In business – and especially in financial services and banking – trust is built up over decades, and can be destroyed in an instant.
And trust, as has been well-documented, is one of the hallmarks of consumers’ relationships with credit unions (CUs).
In an interview with PYMNTS, Jack Lynch, chief risk officer at PSCU and president of its CU recovery business, said that in the age of increasingly sophisticated cyberattacks, it is imperative for credit unions to look at various ways of building multi-layered systems of defense against attacks, and to be vigilant about protecting that trust.
The stakes are high, and tech is the weapon of choice in fraudsters’ ploys to gain access to sensitive data and drain accounts as they seek to exploit consumers’ trust in their CUs.
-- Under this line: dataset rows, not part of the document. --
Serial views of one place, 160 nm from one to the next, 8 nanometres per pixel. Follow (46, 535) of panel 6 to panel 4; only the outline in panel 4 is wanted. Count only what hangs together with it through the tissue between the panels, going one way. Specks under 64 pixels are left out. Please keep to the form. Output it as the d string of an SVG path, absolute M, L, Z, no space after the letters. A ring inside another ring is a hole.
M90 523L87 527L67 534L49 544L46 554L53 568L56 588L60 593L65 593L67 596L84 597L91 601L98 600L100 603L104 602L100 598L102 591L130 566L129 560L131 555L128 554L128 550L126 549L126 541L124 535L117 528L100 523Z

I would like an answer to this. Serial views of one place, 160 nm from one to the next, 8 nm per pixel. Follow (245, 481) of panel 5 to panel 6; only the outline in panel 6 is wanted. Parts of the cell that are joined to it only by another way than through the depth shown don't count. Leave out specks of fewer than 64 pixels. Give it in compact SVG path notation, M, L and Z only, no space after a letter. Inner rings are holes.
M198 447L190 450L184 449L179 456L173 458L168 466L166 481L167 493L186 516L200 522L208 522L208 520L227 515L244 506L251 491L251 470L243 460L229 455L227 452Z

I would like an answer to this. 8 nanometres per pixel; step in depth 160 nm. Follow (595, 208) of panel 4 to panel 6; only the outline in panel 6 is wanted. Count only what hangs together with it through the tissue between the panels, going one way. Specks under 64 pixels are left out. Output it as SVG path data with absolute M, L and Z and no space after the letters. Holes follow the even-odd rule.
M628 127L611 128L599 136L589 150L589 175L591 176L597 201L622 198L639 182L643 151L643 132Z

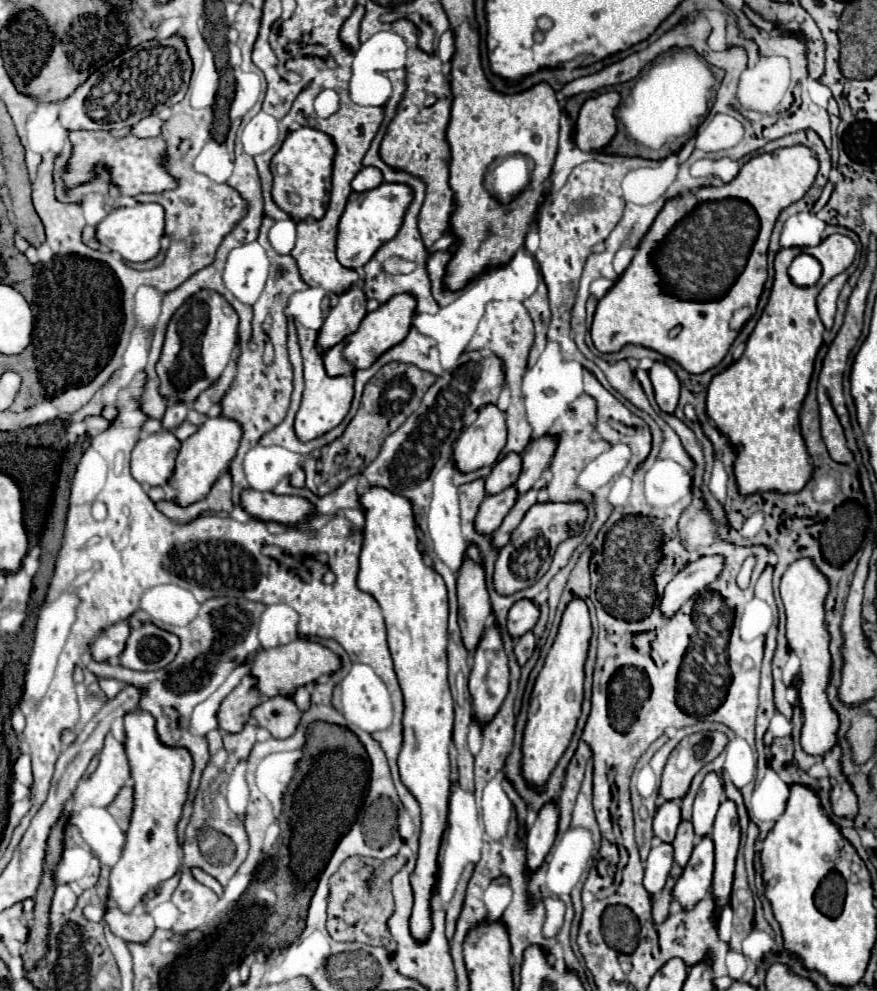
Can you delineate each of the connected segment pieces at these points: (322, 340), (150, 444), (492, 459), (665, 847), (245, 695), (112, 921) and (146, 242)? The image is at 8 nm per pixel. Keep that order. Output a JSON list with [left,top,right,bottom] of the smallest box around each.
[[317,284,367,352],[131,430,179,486],[453,404,505,474],[643,842,673,896],[217,676,261,734],[103,906,155,942],[95,204,163,262]]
In the third quarter of 2019 alone, mass “bot” attacks on FIs and card accounts rose by 70 percent year on year, indicating that fraud is getting, well, faster.
The explosion of the Internet of Things (IoT) and connected devices also broadens the avenues of attack on consumers, said Lynch, especially with as many as 75 billion such devices in the field in just a few years. That may also mean fraudsters will eye mobile device takeovers as a tempting means of conducting their nefarious activities.
Lynch said that taking a multi-pronged approach against the bad actors involves technology, of course, but added that “from my perspective, credit unions also have to focus on the other two legs of the stool – the process and the people [within the firm].” Robust processes and dual controls within the FI, along with consumer education – especially as phishing attacks become more sophisticated and can spoof CU sites with uncanny accuracy – can keep fraudsters out of the ecosystem.
The Linked Analysis Defense
Lynch pointed to the fact that fraud has evolved in recent years, and markedly so.
Gone are the days of fraudsters sitting in their basements trying to hack passwords by brute force.
“With the explosion of devices out there today, you really do have to fight fire with fire,” he noted – especially as criminals are tapping into artificial intelligence (AI) and machine learning to conduct waves of attacks against FIs. He pointed out that PSCU has pursued a strategy of leveraging those same weapons – AI and ML – against those same attacks through Linked Analysis, a fraud-fighting solution.
Linked Analysis uses data points across the individual, card, device IP and departments within the institution to get a 360-degree view of whether a member is conducting legitimate business or has been compromised.
The connected efforts, driven by tech, can be far more effective than having hundreds of people staring at computer screens trying to detect patterns of fraud, Lynch told PYMNTS.
By way of example, he said that when an attack that originates in a call center and through the IVR, AI and ML can pinpoint the abnormal behavior, determine the various points of attempted access of a mobile device and put alerts in place that funnel back to the member. Those alerts ask whether that member is indeed trying to conduct a transaction.
“We are able to put strategies in place right now, before the attack becomes a broad compromise,” Lynch said.
Technology and a multi-layered approach to fraud-fighting are also critical in scouring the Dark Web and gathering intelligence to see what credentials may be on sale, and then taking steps to neutralize that activity – by rendering compromised card credentials useless, for example.
Looking ahead, as Lynch told PYMNTS: “It’s imperative for credit unions to start thinking about the shift to mobile. There’s no way with the ‘older tools’ that we’ll be able to keep up with the explosion of data. We're going to have to continue to look at the channel to where the fraud is shifting – and the only way to address that is through machine learning.”